In the 90s when George Shaheen was CEO at Accenture I was at a dinner speech where he said “Like Bechtel, I want my firm to go in to obscure parts of the world and raise cities where they were none. Digital cities in our case”. I could relate. 10 years prior as a young auditor I had spent time in the city of Jubail, Saudi Arabia where Bechtel had been the master program director. I was impressed with the thousands of blueprints and program plans which showed the complexity of coordinating massive shipments from Japanese, Korean and other suppliers. And labor from at least 20 countries that turned that piece of arid desert into a modern township.
Like Accenture, Bechtel is a darned good integrator. Like Accenture which is good at managing staff ebbs and flows, Bechtel is good at managing cashflow ebbs and flows.

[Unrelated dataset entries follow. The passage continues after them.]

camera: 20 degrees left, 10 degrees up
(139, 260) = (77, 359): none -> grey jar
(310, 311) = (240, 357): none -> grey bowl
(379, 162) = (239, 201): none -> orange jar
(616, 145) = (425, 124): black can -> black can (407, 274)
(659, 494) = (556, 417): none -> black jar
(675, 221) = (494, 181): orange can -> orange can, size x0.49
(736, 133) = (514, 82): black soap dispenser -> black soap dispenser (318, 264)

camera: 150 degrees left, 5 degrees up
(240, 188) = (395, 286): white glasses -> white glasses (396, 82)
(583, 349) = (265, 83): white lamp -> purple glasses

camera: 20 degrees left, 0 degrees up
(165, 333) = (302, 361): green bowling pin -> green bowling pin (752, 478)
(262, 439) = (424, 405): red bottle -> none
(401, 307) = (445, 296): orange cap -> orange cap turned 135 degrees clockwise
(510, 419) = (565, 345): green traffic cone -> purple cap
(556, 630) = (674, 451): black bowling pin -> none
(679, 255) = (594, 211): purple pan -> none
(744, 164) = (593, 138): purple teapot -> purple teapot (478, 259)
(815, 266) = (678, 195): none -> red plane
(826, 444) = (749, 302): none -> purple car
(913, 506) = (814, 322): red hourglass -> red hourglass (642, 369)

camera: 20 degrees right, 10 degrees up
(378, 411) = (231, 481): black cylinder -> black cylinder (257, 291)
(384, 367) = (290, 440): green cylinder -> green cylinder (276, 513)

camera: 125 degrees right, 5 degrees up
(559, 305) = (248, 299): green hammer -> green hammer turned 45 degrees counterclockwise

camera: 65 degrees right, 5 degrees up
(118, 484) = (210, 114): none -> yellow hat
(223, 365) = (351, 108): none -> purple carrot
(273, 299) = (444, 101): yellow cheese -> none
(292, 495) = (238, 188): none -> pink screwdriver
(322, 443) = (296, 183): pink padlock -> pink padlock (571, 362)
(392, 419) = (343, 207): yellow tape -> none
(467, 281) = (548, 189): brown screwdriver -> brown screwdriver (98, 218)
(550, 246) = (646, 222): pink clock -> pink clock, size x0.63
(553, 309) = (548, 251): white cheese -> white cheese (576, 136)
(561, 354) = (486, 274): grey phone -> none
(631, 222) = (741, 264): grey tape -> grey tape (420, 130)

But today, I see a Bechtel rep say about VC investment in Greentech “Capital needs will be far greater than what venture capitalists experienced with high tech.” Actually infotech has seen much bigger investments than the construction industry. It’s just that VCs were selective which segments of the industry they chose to invest in like chips and software. They kept away from those that required massive armies or oodles of long-term capital like systems integration, outsourcing and telecom services.
I suspect something similar will happen in Greentech. VCs will leave those segments which need armies and long-term capital to the Bechtels, and increasingly the Accentures of the world (as smart infrastructure projects require blending knowledge of sensors, fuel cells and cements). The VCs will happily be funding startups which make better sensors, better yielding cells and newer cements.